WORK ORDER
All the entries need to be quoted exactly, apart from the pictures, which you should drop.
-- RECORDS FOR THIS EXERCISE follows --
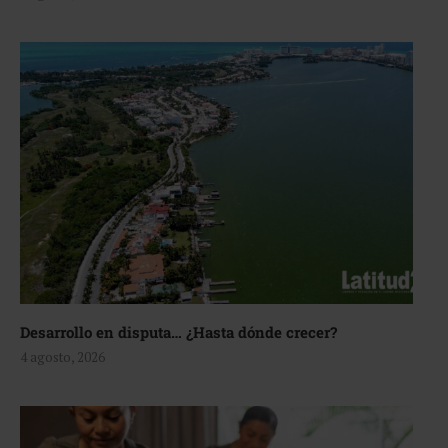
Desarrollo en disputa… ¿Hasta dónde crecer?
4 agosto, 2026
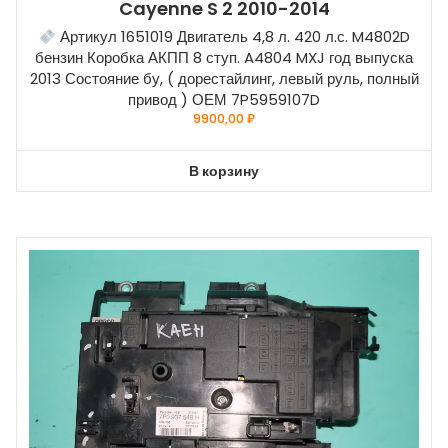
Cayenne S 2 2010-2014
Артикул 1651019 Двигатель 4,8 л. 420 л.с. M4802D
бензин Коробка АКПП 8 ступ. A4804 MXJ год выпуска
2013 Состояние бу, ( дорестайлинг, левый руль, полный
привод ) ОЕМ 7P5959107D
9900,00
₽
В корзину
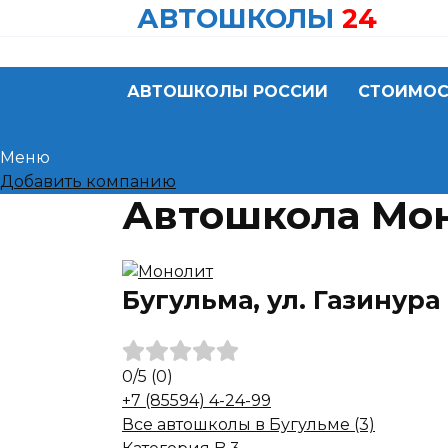
Skip
АВТОШКОЛЫ
24
to
content
АВТОШКОЛЫ РОССИИ
СТОИМОС
Меню
Добавить компанию
Автошкола Мон
Бугульма, ул. Газинура
0
/5
(0)
+7 (85594) 4-24-99
Все автошколы в Бугульме (3)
-- RECORDS FOR THIS EXERCISE concluded --
SOLUTION TO THIS EXERCISE
Desarrollo en disputa… ¿Hasta dónde crecer?
4 agosto, 2026
Cayenne S 2 2010-2014
Артикул 1651019 Двигатель 4,8 л. 420 л.с. M4802D
бензин Коробка АКПП 8 ступ. A4804 MXJ год выпуска
2013 Состояние бу, ( дорестайлинг, левый руль, полный
привод ) ОЕМ 7P5959107D
9900,00
₽
В корзину
Skip
АВТОШКОЛЫ
24
to
content
АВТОШКОЛЫ РОССИИ
СТОИМОС
Меню
Добавить компанию
Автошкола Мон
Бугульма, ул. Газинура
0
/5
(0)
+7 (85594) 4-24-99
Все автошколы в Бугульме (3)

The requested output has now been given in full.